Deterioration – Scratched, dented, or containers made out of Corten steel may rust quickly. Some of the containers may have a lot of mileage and wear in them making them much closer to their end of their lifespan. Worn containers may be sold to you as ones with a more “industrial look”, however, this could lead to rust in the very same areas. Proper inspection is important when buying a used container.
Ecological Footprint – Let’s face it, a container home is not a home until it is built. That means, the container must first be completely sandblasted bare, the flooring needs to be replaced completely and the openings for windows need to be cut. Transportation and assembly will produce carbon emissions as well. A multi-container home can produce a good amount of carbon emissions and hazardous waste before it becomes habitable.
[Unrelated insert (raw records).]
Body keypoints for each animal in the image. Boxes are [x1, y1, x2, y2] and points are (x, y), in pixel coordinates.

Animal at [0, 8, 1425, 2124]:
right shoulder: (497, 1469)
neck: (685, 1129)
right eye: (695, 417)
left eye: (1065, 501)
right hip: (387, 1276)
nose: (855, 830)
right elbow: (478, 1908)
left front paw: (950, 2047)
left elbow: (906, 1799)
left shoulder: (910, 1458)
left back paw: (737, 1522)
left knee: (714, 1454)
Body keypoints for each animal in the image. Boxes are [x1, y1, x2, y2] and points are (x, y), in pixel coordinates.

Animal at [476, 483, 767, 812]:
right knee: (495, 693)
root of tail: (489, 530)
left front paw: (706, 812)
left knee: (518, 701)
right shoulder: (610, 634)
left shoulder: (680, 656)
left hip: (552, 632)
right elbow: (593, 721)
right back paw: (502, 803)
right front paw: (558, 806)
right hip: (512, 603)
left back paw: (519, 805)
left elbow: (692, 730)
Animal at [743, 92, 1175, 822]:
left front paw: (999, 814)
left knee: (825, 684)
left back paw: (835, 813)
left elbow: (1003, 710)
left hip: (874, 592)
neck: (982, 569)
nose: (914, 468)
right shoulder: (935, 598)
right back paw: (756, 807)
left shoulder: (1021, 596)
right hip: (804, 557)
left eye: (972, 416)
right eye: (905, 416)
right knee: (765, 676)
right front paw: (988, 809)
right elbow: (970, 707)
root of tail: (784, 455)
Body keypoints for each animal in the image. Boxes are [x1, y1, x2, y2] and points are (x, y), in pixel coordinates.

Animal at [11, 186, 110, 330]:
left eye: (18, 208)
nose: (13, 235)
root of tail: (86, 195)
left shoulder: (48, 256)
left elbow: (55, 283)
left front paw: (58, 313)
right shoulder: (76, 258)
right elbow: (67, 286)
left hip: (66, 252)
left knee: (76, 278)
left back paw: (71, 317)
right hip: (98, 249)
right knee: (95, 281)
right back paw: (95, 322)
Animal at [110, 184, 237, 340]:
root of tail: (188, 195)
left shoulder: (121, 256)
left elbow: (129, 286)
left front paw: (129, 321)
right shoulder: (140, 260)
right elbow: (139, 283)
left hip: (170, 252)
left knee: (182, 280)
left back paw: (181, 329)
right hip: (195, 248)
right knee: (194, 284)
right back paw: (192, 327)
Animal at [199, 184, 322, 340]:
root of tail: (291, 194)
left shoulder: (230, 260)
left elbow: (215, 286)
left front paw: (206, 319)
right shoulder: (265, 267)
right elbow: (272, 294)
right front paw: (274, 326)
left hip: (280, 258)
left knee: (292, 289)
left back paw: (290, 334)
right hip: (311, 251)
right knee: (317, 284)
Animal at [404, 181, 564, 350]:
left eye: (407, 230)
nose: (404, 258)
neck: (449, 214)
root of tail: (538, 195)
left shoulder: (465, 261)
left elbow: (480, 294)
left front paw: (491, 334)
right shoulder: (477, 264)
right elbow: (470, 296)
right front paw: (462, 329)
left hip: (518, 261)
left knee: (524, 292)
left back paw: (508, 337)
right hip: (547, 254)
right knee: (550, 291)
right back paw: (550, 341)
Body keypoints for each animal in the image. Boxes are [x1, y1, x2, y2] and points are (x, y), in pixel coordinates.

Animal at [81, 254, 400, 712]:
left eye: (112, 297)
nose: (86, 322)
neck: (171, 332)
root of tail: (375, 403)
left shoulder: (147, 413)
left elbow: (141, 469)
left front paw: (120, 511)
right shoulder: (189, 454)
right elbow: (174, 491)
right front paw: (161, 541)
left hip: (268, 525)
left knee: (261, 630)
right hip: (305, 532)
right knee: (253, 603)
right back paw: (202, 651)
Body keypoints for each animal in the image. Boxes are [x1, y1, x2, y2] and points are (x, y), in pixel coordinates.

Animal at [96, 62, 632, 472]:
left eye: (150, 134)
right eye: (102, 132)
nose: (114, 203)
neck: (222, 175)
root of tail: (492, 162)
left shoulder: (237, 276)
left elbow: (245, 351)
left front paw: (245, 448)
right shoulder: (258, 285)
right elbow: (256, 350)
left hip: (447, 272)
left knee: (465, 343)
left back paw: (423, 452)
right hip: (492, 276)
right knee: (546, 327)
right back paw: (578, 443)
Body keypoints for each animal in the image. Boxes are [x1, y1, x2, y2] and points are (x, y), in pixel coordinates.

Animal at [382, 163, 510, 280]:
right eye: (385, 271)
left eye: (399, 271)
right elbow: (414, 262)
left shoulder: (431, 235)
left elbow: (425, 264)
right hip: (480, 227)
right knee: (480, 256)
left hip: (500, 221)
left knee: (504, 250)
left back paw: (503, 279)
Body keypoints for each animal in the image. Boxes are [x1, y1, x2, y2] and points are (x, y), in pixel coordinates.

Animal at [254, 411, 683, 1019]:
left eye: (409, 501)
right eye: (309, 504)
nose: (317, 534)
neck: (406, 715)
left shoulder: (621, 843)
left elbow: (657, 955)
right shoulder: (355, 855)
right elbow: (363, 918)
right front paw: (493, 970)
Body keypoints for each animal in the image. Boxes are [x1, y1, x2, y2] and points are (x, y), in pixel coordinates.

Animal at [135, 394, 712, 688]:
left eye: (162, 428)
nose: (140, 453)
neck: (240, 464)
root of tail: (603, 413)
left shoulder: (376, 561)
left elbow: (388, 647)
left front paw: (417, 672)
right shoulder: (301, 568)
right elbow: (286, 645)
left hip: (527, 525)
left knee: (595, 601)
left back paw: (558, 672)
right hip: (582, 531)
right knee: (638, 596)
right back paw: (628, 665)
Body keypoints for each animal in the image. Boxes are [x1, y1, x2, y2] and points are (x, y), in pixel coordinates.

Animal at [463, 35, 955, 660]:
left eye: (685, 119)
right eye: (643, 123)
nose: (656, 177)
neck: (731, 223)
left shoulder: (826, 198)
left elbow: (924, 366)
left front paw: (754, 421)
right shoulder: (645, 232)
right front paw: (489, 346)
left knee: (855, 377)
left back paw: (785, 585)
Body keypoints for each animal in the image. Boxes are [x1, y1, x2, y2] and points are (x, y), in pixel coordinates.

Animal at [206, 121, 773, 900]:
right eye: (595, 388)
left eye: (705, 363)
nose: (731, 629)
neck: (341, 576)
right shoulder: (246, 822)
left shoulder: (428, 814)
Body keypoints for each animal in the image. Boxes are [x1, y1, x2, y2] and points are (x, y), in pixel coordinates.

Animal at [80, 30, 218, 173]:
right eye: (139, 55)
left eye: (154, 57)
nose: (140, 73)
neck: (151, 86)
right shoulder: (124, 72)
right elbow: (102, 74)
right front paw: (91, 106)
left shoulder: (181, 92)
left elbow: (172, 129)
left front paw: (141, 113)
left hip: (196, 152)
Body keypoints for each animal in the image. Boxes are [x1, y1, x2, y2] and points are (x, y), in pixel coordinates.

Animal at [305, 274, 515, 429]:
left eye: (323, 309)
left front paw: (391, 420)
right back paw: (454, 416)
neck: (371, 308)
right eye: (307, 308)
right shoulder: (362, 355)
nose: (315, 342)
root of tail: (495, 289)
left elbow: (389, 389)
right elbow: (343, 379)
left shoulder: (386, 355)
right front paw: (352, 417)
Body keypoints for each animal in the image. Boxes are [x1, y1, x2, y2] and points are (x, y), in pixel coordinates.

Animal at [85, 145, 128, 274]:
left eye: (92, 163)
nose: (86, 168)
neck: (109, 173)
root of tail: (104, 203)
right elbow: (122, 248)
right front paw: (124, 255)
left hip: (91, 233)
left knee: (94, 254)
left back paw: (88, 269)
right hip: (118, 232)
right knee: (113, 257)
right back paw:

Efficiency when building, transporting and assembling a container home is crucial to its impact on our planet.
Permit Obtainment – Using shipping containers for homes is not new. However, for those issuing building permits in your area, it may very well be. The process of obtaining the proper permits in your area can take a long time so you should research and factor in that cost and wait time for your building.
Proper planning and research can help avoid most of the issues associated with building a container home.
Building a Shipping Container Home Cost
Shipping container homes can cost anywhere from $40,000 to $350,000. It’s a wide range because of numerous variables that make up the cost. Location of the home, size, construction costs, material costs, and other factors play into the final cost of a container home. But to understand how much a container home could cost you, take a look these examples below.
Buying a Custom Made Shipping Container Home
One option is to order a custom-made shipping container that will be built according to your exact needs and budget. This is the most expensive and less effort intensive way to get your hands on a shipping container home. There are two options when buying a custom made home. You can buy one that has an existing base model to pick from (which you then customize) or you order a completely custom made home. The price range for this can be pretty wide but you can still save a ton of money when comparing to a typical home and you can also avoid some of the pitfalls of building a home if you don’t have the experience. Some mistakes made by those building the homes themselves without proper research can offset the initial savings of doing it themselves. However, if cost is your primary concern, read on.
Buying an Existing Shipping Container Home
The second way to get a container home is to buy something that already exists. This is typically a lot less than a custom ordered home and more than one that you can build yourself. It is also the least effort intensive way because you know exactly what you are getting in advance. You won’t be disappointed when your container home is not built the way you ordered it. This also provided less flexibility to make it your own. However, if you can find a sustainable shipping container home that you love within your budget, this may be your best bet.